__PROBLEM REQUIREMENTS__
Render the records as a Markdown table with the columns Row and Text, starting with the line containing "scientific name: Lycianthes ferruginea" and continuing through the end of the records, one line per row, with blank lines omitted. Leave the pictures out.

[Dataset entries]
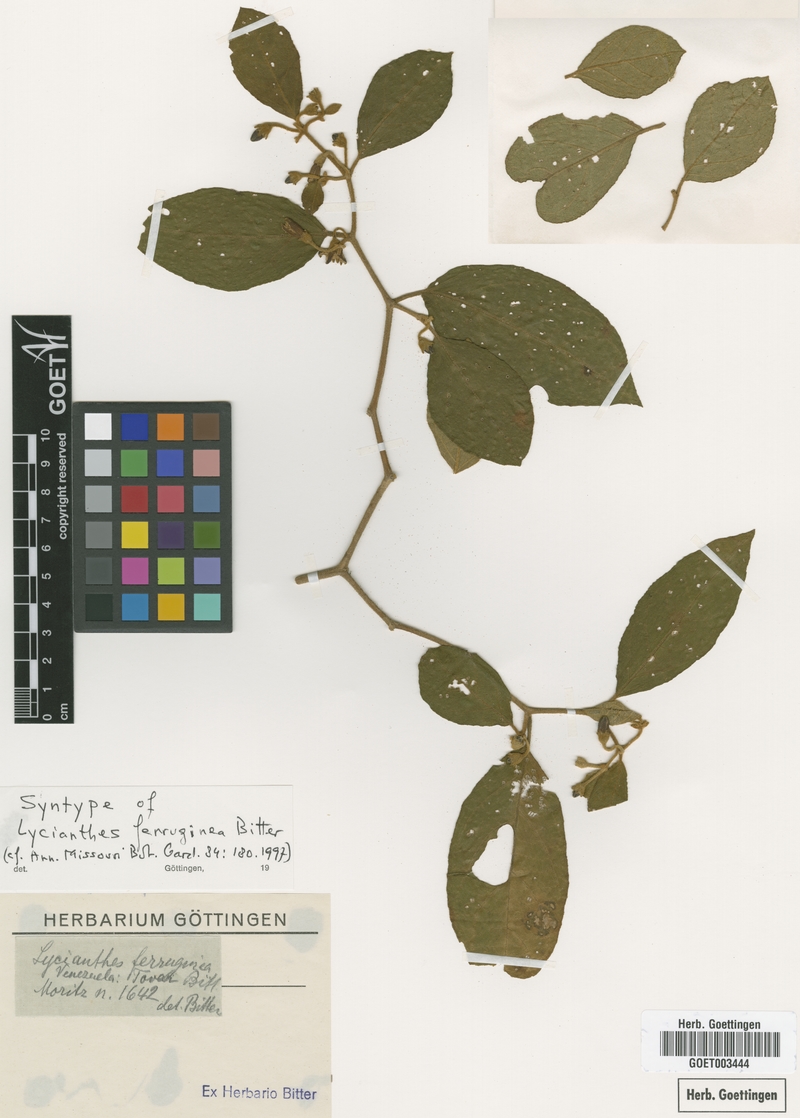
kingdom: Plantae
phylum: Tracheophyta
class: Magnoliopsida
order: Solanales
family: Solanaceae
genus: Lycianthes
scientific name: Lycianthes ferruginea
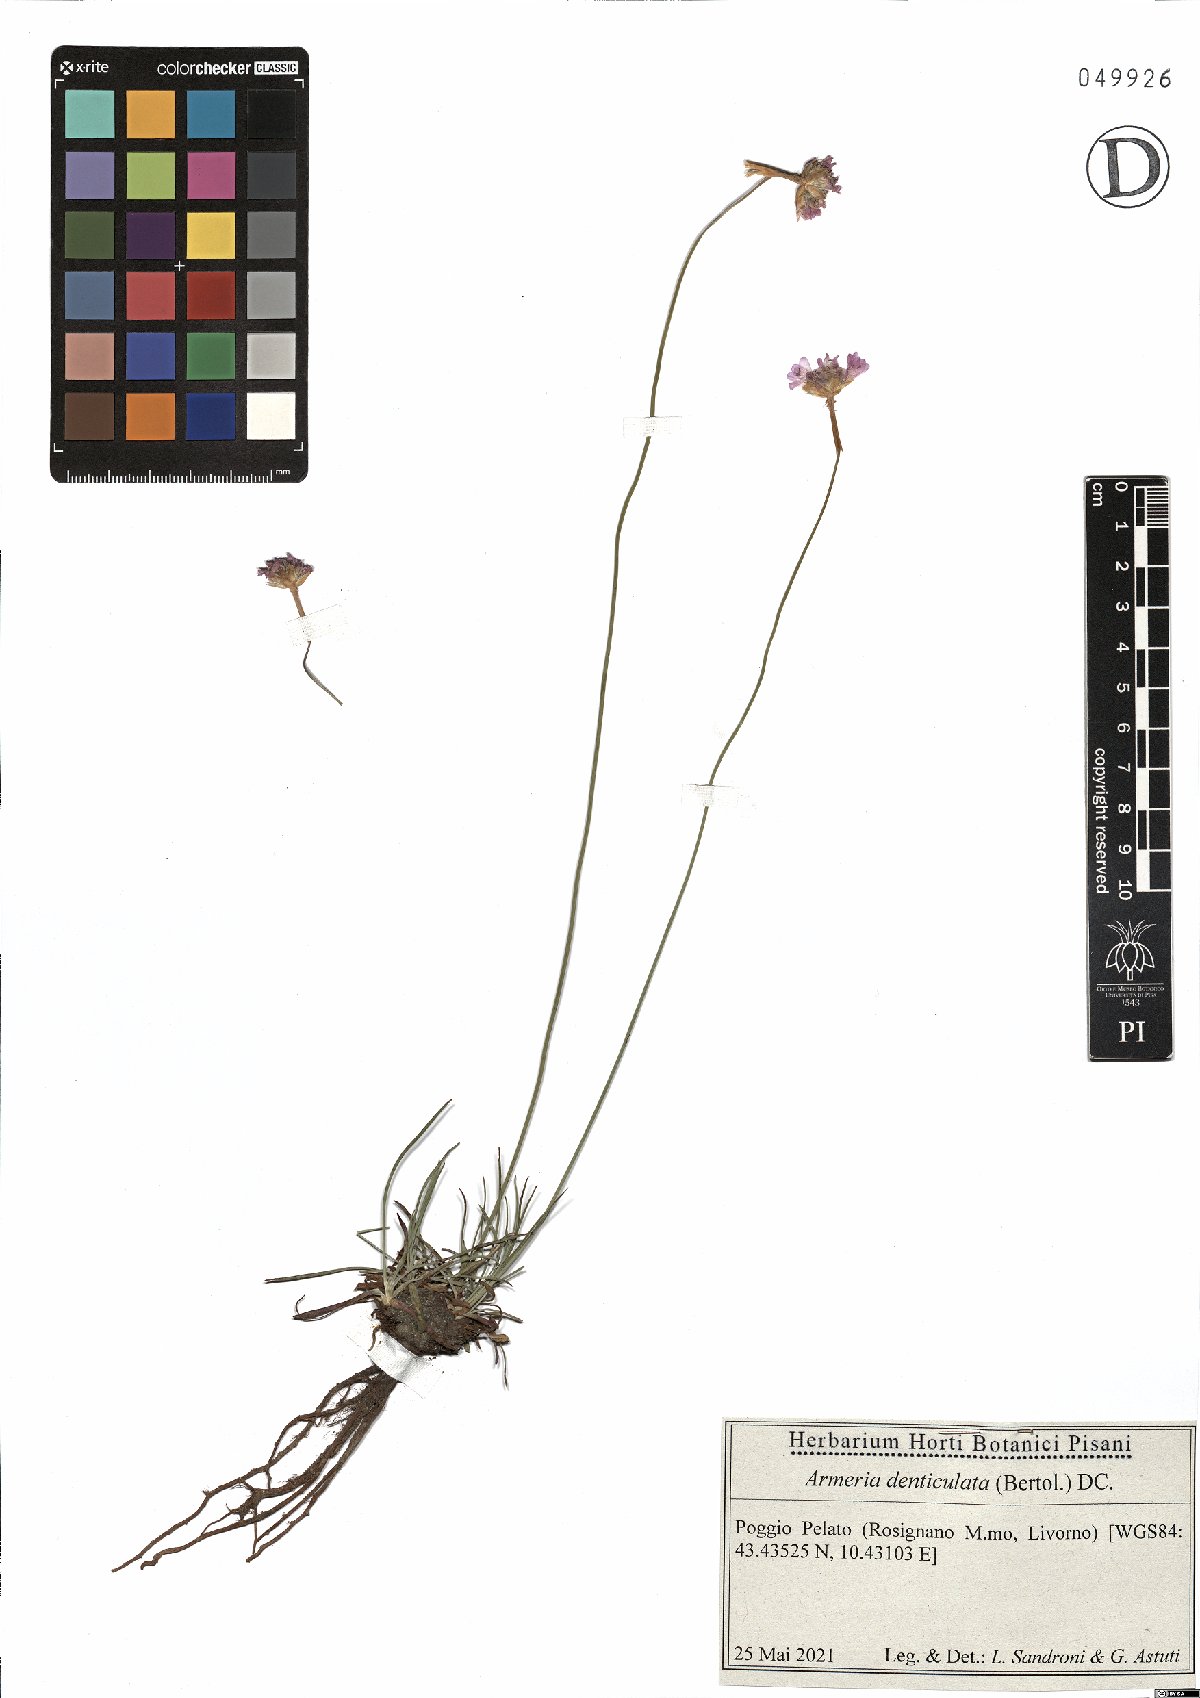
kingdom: Plantae
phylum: Tracheophyta
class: Magnoliopsida
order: Caryophyllales
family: Plumbaginaceae
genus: Armeria
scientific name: Armeria denticulata
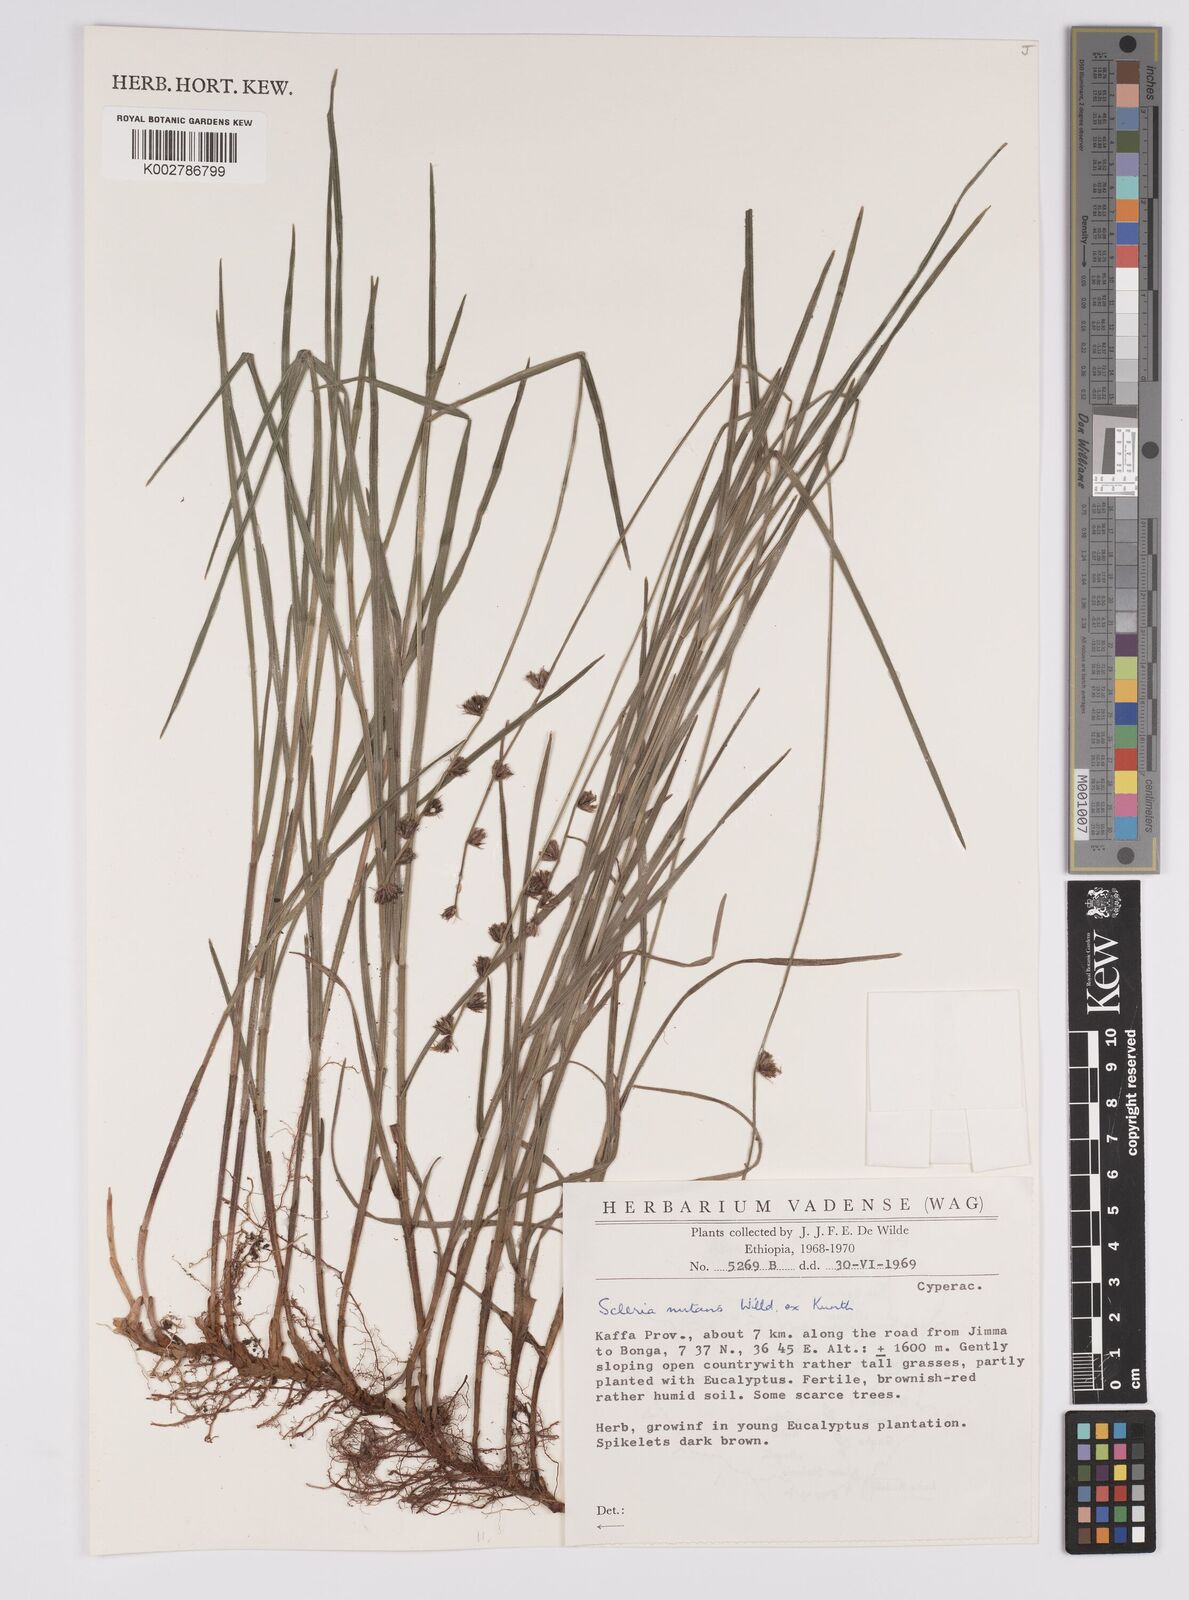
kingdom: Plantae
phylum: Tracheophyta
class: Liliopsida
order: Poales
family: Cyperaceae
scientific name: Cyperaceae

__RESULT__
| Row | Text |
|---|---|
| 1 | scientific name: Lycianthes ferruginea |
| 2 | kingdom: Plantae |
| 3 | phylum: Tracheophyta |
| 4 | class: Magnoliopsida |
| 5 | order: Caryophyllales |
| 6 | family: Plumbaginaceae |
| 7 | genus: Armeria |
| 8 | scientific name: Armeria denticulata |
| 9 | kingdom: Plantae |
| 10 | phylum: Tracheophyta |
| 11 | class: Liliopsida |
| 12 | order: Poales |
| 13 | family: Cyperaceae |
| 14 | scientific name: Cyperaceae |